Prime factors of class number of cyclotomic fields (Q1011967)

Let \(p\) be an odd prime, \(\zeta\) a primitive \(p\)-th root of unity, and \(K = \mathbb Q(\zeta)\) the cyclotomic field defined by \(\zeta\). Kummer's class number formula for the minus class number \(h^-(K)\) involves a product of values of the polynomial \(F(x) = \sum_{k=0}^{p-2} r_{-k}x^k\), where \(r_k\) is the smallest positive residue of \(r^k \bmod p\). Roland Quême asked whether the \(\ell\)-rank of the class group of \(K\) (for primes \(\ell \neq p\)) is equal to the degree of \(\gcd(F(x),x^N+1)\), where \(N = (p-1)/2\).

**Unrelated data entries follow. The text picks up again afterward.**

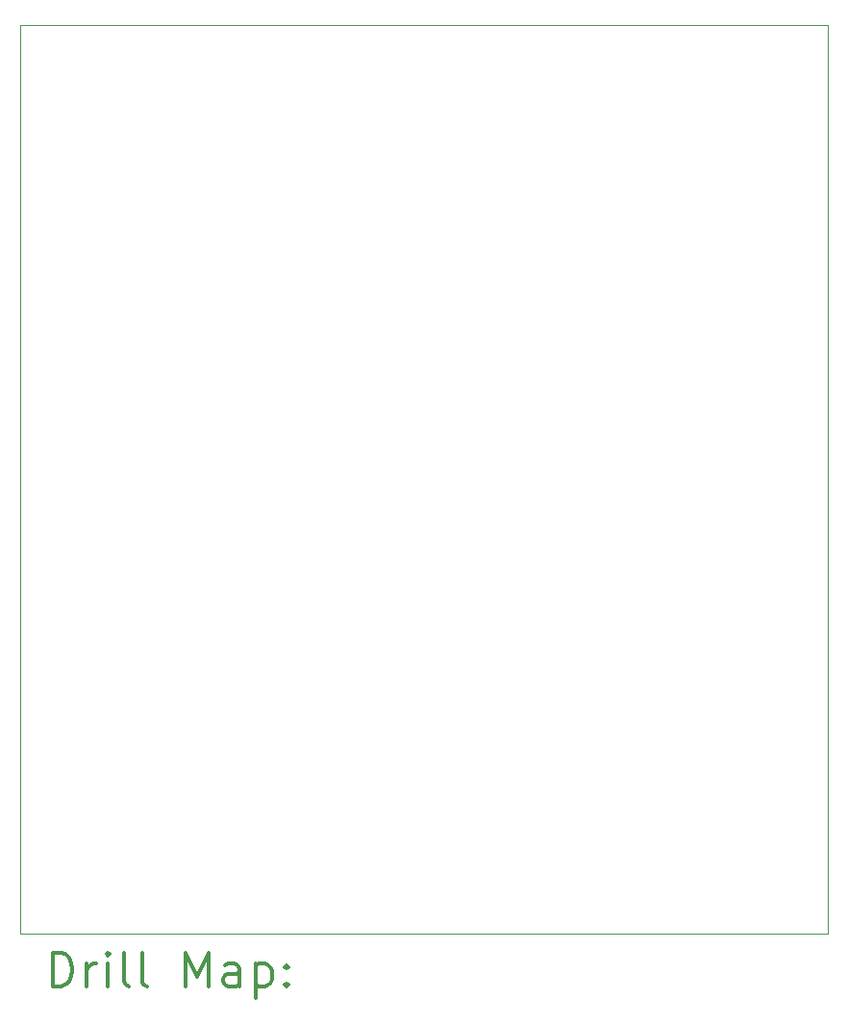
<source format=gbr>
%FSLAX45Y45*%
G04 Gerber Fmt 4.5, Leading zero omitted, Abs format (unit mm)*
G04 Created by KiCad (PCBNEW (5.1.5)-3) date 2022-12-19 02:04:39*
%MOMM*%
%LPD*%
G04 APERTURE LIST*
%TA.AperFunction,Profile*%
%ADD10C,0.050000*%
%TD*%
%ADD11C,0.200000*%
%ADD12C,0.300000*%
G04 APERTURE END LIST*
D10*
X5080000Y-11557000D02*
X12192000Y-11557000D01*
X5080000Y-3556000D02*
X5080000Y-11557000D01*
X12192000Y-3556000D02*
X5080000Y-3556000D01*
X12192000Y-11557000D02*
X12192000Y-3556000D01*
D11*
D12*
X5363928Y-12025214D02*
X5363928Y-11725214D01*
X5435357Y-11725214D01*
X5478214Y-11739500D01*
X5506786Y-11768071D01*
X5521071Y-11796643D01*
X5535357Y-11853786D01*
X5535357Y-11896643D01*
X5521071Y-11953786D01*
X5506786Y-11982357D01*
X5478214Y-12010929D01*
X5435357Y-12025214D01*
X5363928Y-12025214D01*
X5663928Y-12025214D02*
X5663928Y-11825214D01*
X5663928Y-11882357D02*
X5678214Y-11853786D01*
X5692500Y-11839500D01*
X5721071Y-11825214D01*
X5749643Y-11825214D01*
X5849643Y-12025214D02*
X5849643Y-11825214D01*
X5849643Y-11725214D02*
X5835357Y-11739500D01*
X5849643Y-11753786D01*
X5863928Y-11739500D01*
X5849643Y-11725214D01*
X5849643Y-11753786D01*
X6035357Y-12025214D02*
X6006786Y-12010929D01*
X5992500Y-11982357D01*
X5992500Y-11725214D01*
X6192500Y-12025214D02*
X6163928Y-12010929D01*
X6149643Y-11982357D01*
X6149643Y-11725214D01*
X6535357Y-12025214D02*
X6535357Y-11725214D01*
X6635357Y-11939500D01*
X6735357Y-11725214D01*
X6735357Y-12025214D01*
X7006786Y-12025214D02*
X7006786Y-11868071D01*
X6992500Y-11839500D01*
X6963928Y-11825214D01*
X6906786Y-11825214D01*
X6878214Y-11839500D01*
X7006786Y-12010929D02*
X6978214Y-12025214D01*
X6906786Y-12025214D01*
X6878214Y-12010929D01*
X6863928Y-11982357D01*
X6863928Y-11953786D01*
X6878214Y-11925214D01*
X6906786Y-11910929D01*
X6978214Y-11910929D01*
X7006786Y-11896643D01*
X7149643Y-11825214D02*
X7149643Y-12125214D01*
X7149643Y-11839500D02*
X7178214Y-11825214D01*
X7235357Y-11825214D01*
X7263928Y-11839500D01*
X7278214Y-11853786D01*
X7292500Y-11882357D01*
X7292500Y-11968071D01*
X7278214Y-11996643D01*
X7263928Y-12010929D01*
X7235357Y-12025214D01*
X7178214Y-12025214D01*
X7149643Y-12010929D01*
X7421071Y-11996643D02*
X7435357Y-12010929D01*
X7421071Y-12025214D01*
X7406786Y-12010929D01*
X7421071Y-11996643D01*
X7421071Y-12025214D01*
X7421071Y-11839500D02*
X7435357Y-11853786D01*
X7421071Y-11868071D01*
X7406786Y-11853786D01*
X7421071Y-11839500D01*
X7421071Y-11868071D01*
M02*

</source>
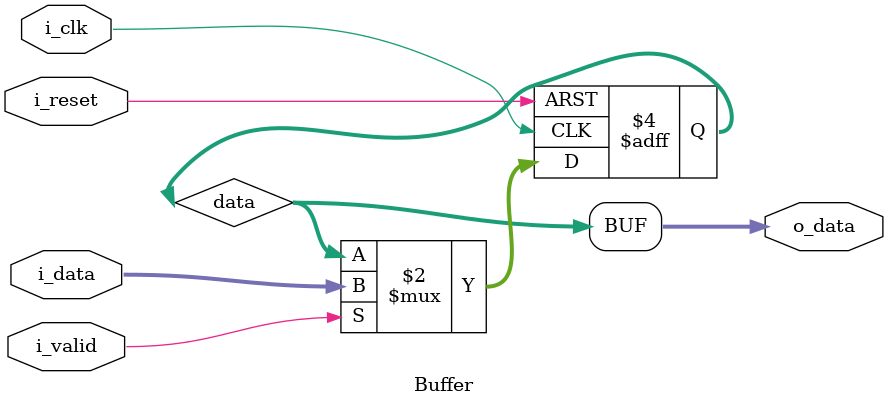
<source format=v>
module Buffer (
    input          i_clk,
    input          i_reset,
    input          i_valid,
    input  [255:0] i_data,
    output [255:0] o_data
);
reg [255:0] data;

assign o_data = data;

always @(posedge i_clk or posedge i_reset) begin
    if(i_reset) data <= 0;
    else if(i_valid) data <= i_data;
end

endmodule
</source>
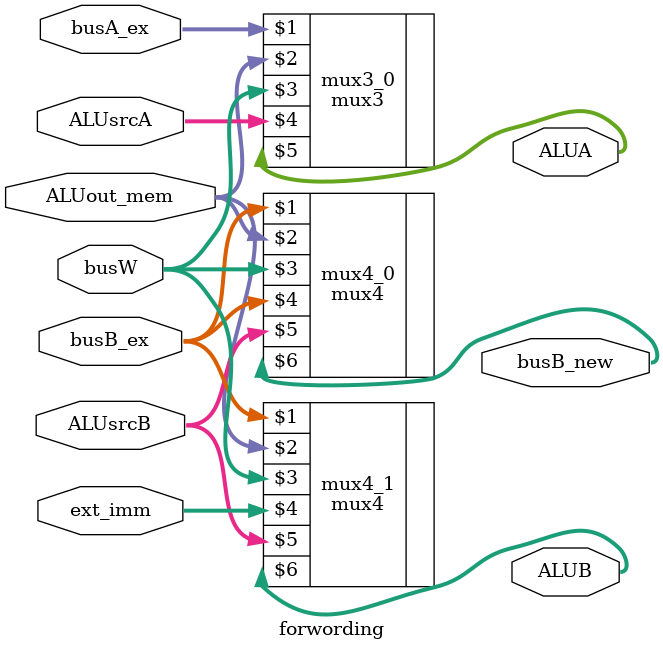
<source format=v>
module forwording(busA_ex,ALUout_mem,busW,ALUsrcA,ALUA,busB_ex,ext_imm,ALUsrcB,ALUB,busB_new);
	input [31:0]busA_ex,ALUout_mem,busW,busB_ex,ext_imm;	//Õý³£Çé¿öex½×¶ÎbusA,BµÄÖµ£¬Á¢¼´ÊýµÄÖµ¡¢ÒÔ¼°ALUout¡¢busWµÄÖµ
	input [1:0]ALUsrcA,ALUsrcB;//ÅÐ¶ÏALUÊÇ·ñÑ¡ÔñÁ¢¼´Êý
	output [31:0]ALUA,ALUB,busB_new;
	mux3 mux3_0(busA_ex,ALUout_mem,busW,ALUsrcA,ALUA);	//ÀûÓÃÑ¡ÔñÆ÷ÅÐ¶Ï×ª·¢ºóALUÁ½¸öÊäÈë¶Ë×îÖÕËùÑ¡ÔñµÄÊý¾Ý
	mux4 mux4_0(busB_ex,ALUout_mem,busW,busB_ex,ALUsrcB,busB_new);
	mux4 mux4_1(busB_ex,ALUout_mem,busW,ext_imm,ALUsrcB,ALUB);
endmodule

</source>
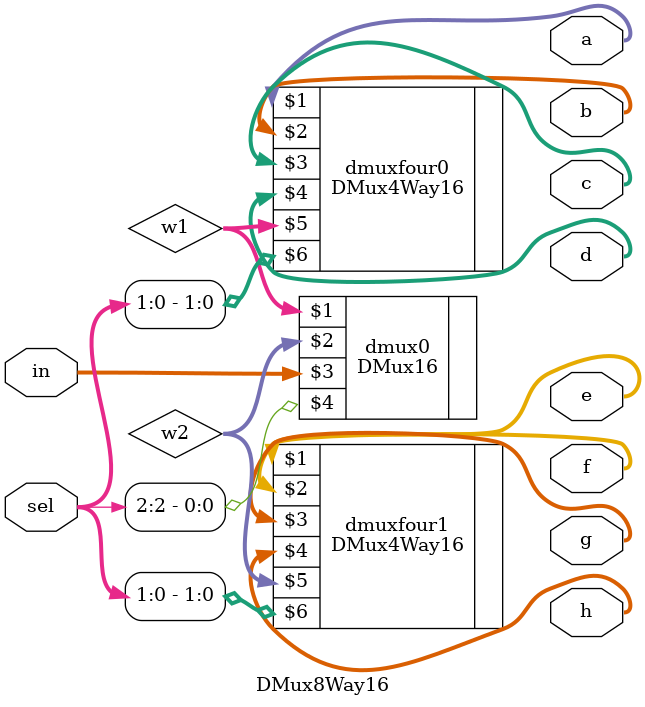
<source format=v>
`ifndef _DMux8Way16_
`define _DMux8Way16_

`include "DMux16.v"
`include "DMux4Way16.v"

module DMux8Way16 (a,b,c,d,e,f,g,h,in,sel);
  input [15:0] in;
  input[2:0] sel;
  output [15:0] a,b,c,d,e,f,g,h;
  wire [15:0] w1,w2;

  //Descrição
  DMux16 dmux0(w1,w2,in[15:0],sel[2]);
  DMux4Way16 dmuxfour0(a,b,c,d,w1,sel[1:0]);
  DMux4Way16 dmuxfour1(e,f,g,h,w2,sel[1:0]);

endmodule
`endif
</source>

Here the author shows that \(\ell = 3\) and \(p = 3299\) provides a counterexample: already the quadratic subfield \(\mathbb Q(\sqrt{-p}\,)\) of \(K\) has \(3\)-rank \(2\), whereas \(\gcd(F(x),x^N+1) = x+1\). The weaker questions whether the degree of \(\gcd(F(x),x^N+1)\) is a lower bound for the \(\ell\)-rank of the class group, or whether it is equal to the \(\ell\)-rank of a suitably chosen relative class group, remain open.